I’m allocating the tensors with device type tvm.runtime.Device.kDLCUDAHost
and then setting input and outputs with GraphModule.set_{in,out}put_zero_copy()
. When running the code, I get an assertion error from GraphExecutor::CheckExternalDLTensor()
, specifically when the alignment is checked. Even if I get past this assertion, I’m expected the next few assertions may fail when the device type of the tensor is found not to match the device type of the model.
Is there a recommended way to allow pinned tensors to be used for inputs and outputs? I’m thinking I may modify GraphExecutor::CheckExternalDLTensor()
to allow tensors with device type tvm.runtime.Device.kDLCUDAHost
no matter their device id or alignment as long as the model is on a CUDA device.
On the other hand, I thought memory allocated through cudaMallocHost() would necessarily be page-aligned. Not sure why it’s only 16-byte aligned. See following traceback.
Traceback (most recent call last):
File "/opt/app/benchmark.py", line 69, in <module>
module.set_input_zero_copy(key='input_tensor:0', value=input)

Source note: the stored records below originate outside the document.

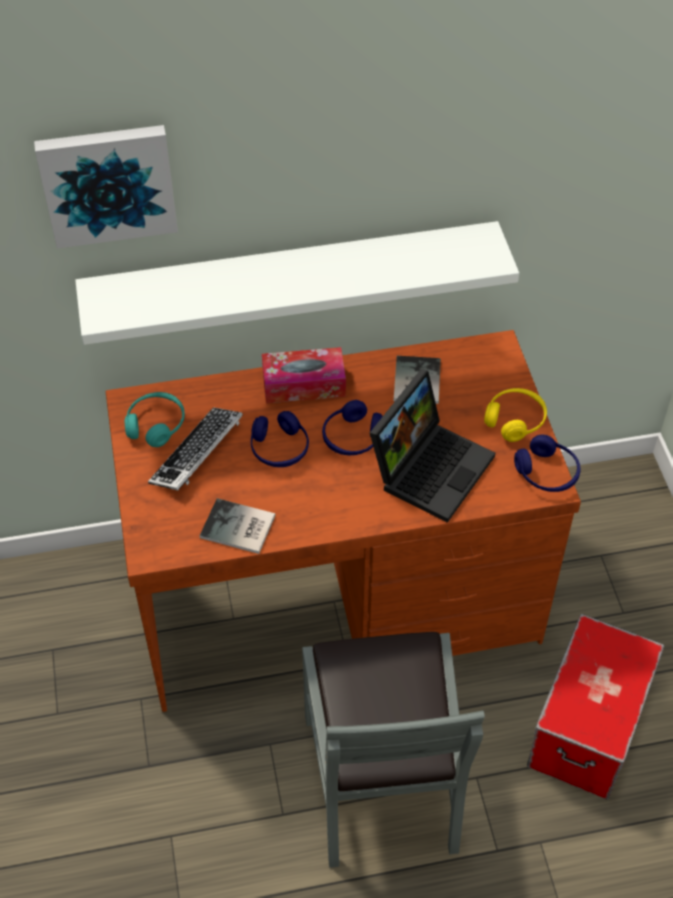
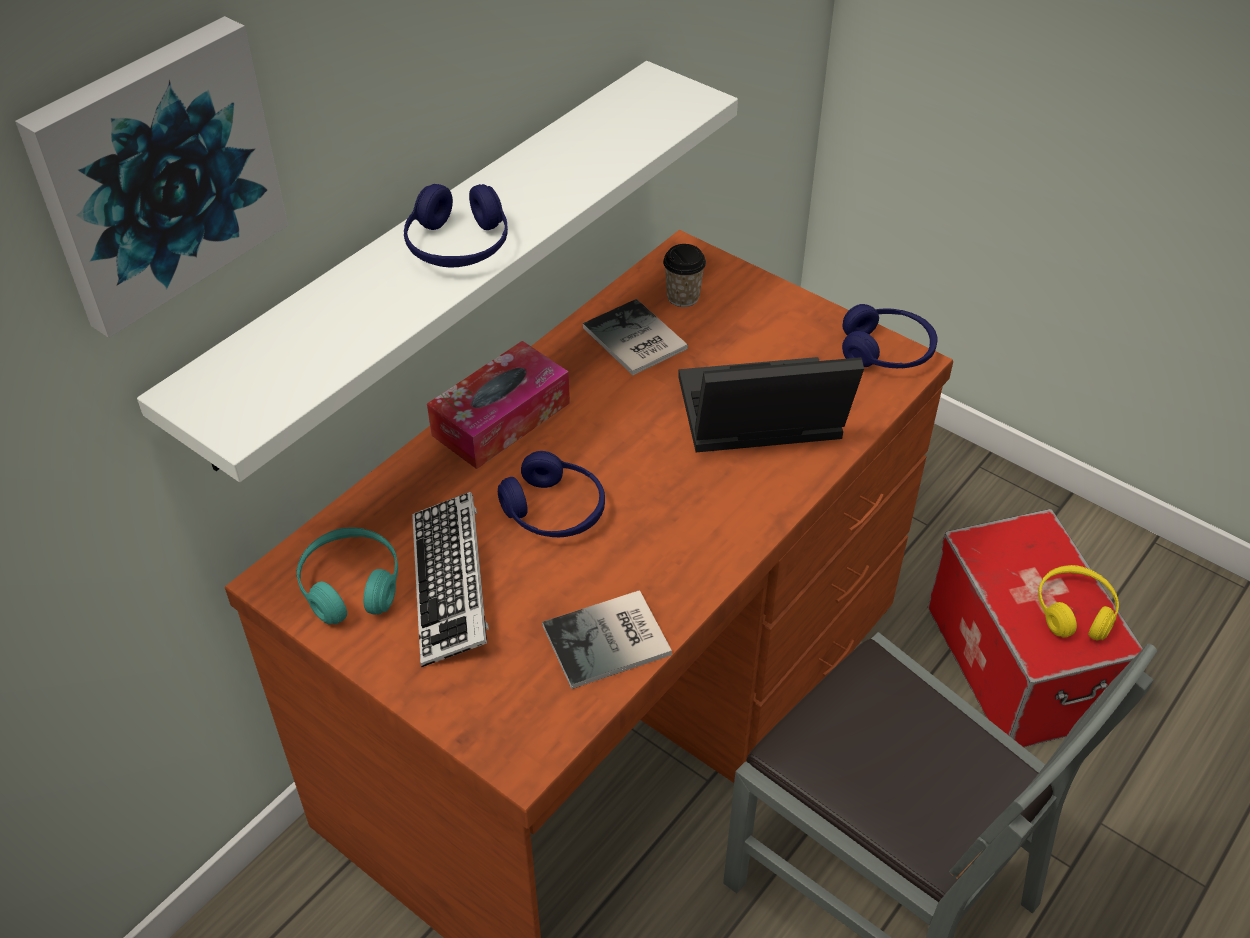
camera: 40 degrees left, 5 degrees down
blue headphones [322,400,383,455] -> blue headphones moved to [404,184,508,268]
laptop [370,369,495,523] -> laptop turned 90 degrees counterclockwise [678,357,864,452]
yellow headphones [484,388,547,442] -> yellow headphones moved to [1038,565,1119,641]
none -> cup [663,244,706,307]

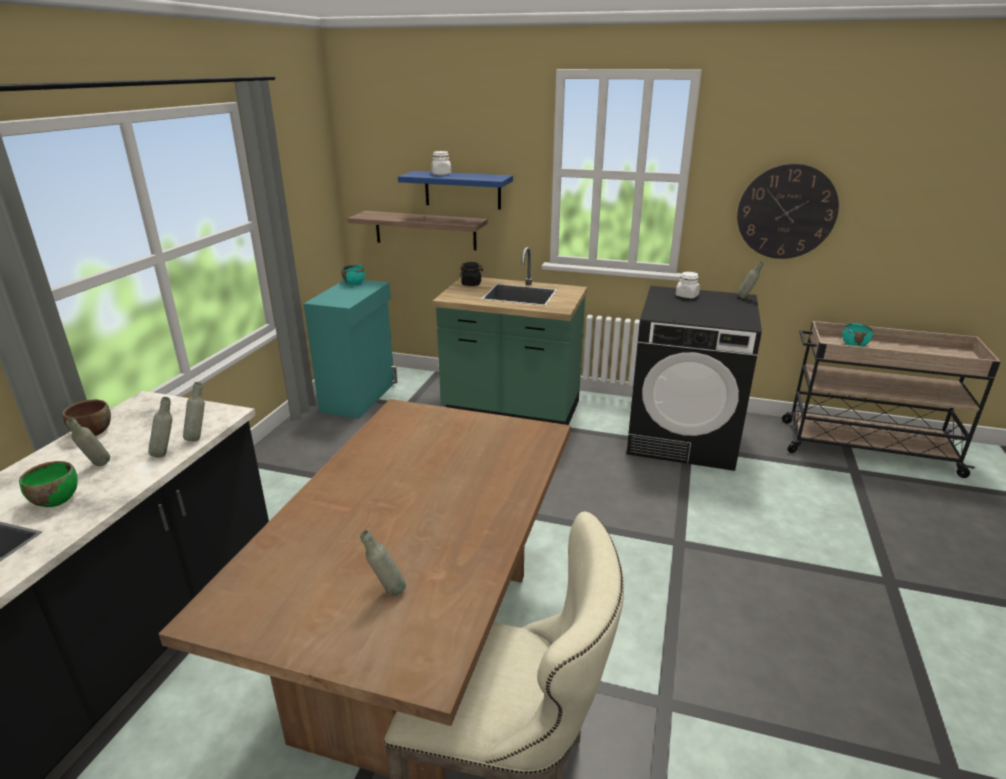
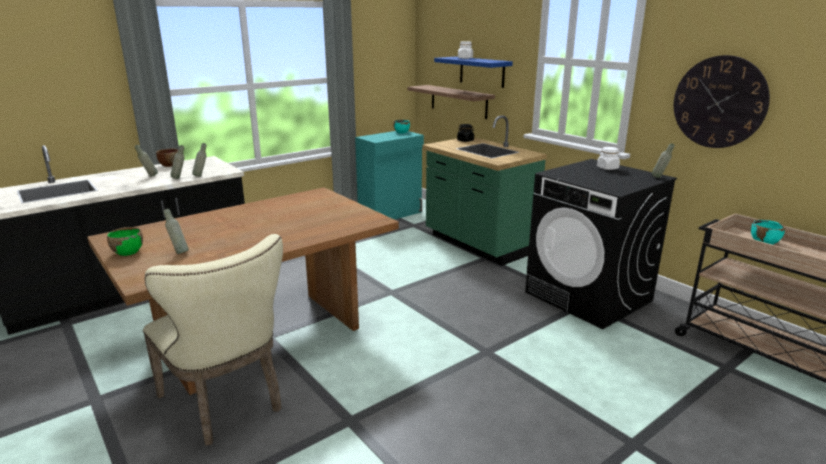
camera: 35 degrees right, 5 degrees down
green bowl [19,461,78,507] -> green bowl moved to [107,227,143,256]

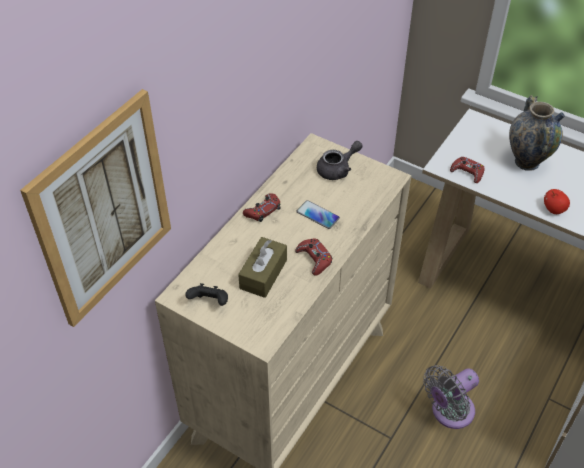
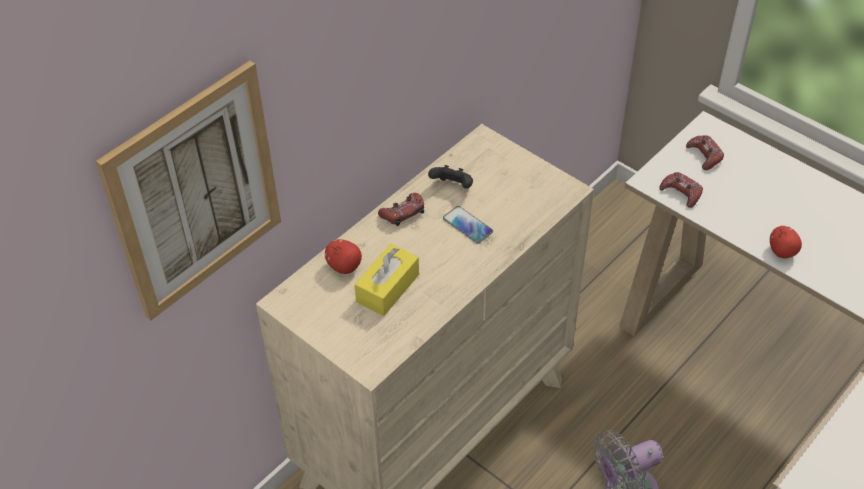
camera: 10 degrees right, 0 degrees up
black game controller [185,283,228,306] -> black game controller moved to [428,165,473,189]
brown tissue box [238,237,287,298] -> yellow tissue box [354,244,419,316]
red game controller [295,238,332,276] -> red game controller moved to [686,135,724,170]
grey teapot [317,141,362,180] -> none
vase [509,95,565,171] -> none
none -> apple [325,239,362,274]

File "/usr/local/lib/python3.10/dist-packages/tvm/contrib/graph_executor.py", line 228, in set_input_zero_copy
self._set_input_zero_copy(key, value)
File "/usr/local/lib/python3.10/dist-packages/tvm/_ffi/_ctypes/packed_func.py", line 239, in __call__
raise_last_ffi_error()
File "/usr/local/lib/python3.10/dist-packages/tvm/_ffi/base.py", line 476, in raise_last_ffi_error
raise py_err
tvm.error.InternalError: Traceback (most recent call last):
2: tvm::runtime::PackedFuncObj::Extractor<tvm::runtime::PackedFuncSubObj<tvm::runtime::GraphExecutor::GetFunction(tvm::runtime::String const&, tvm::runtime::ObjectPtr<tvm::runtime::Object> const&)::{lambda(tvm::runtime::TVMArgs, tvm::runtime::TVMRetValue*)#2}> >::Call(tvm::runtime::PackedFuncObj const*, tvm::runtime::TVMArgs, tvm::runtime::TVMRetValue*)
1: tvm::runtime::GraphExecutor::SetInputZeroCopy(int, DLTensor*)
0: tvm::runtime::GraphExecutor::CheckExternalDLTensor(DLTensor const*, unsigned int) const
File "/opt/tvm/src/runtime/graph_executor/graph_executor.cc", line 194
InternalError: Check failed: reinterpret_cast<size_t>(static_cast<char*>(external->data) + external->byte_offset) % kAllocAlignment == 0 (16 vs. 0) :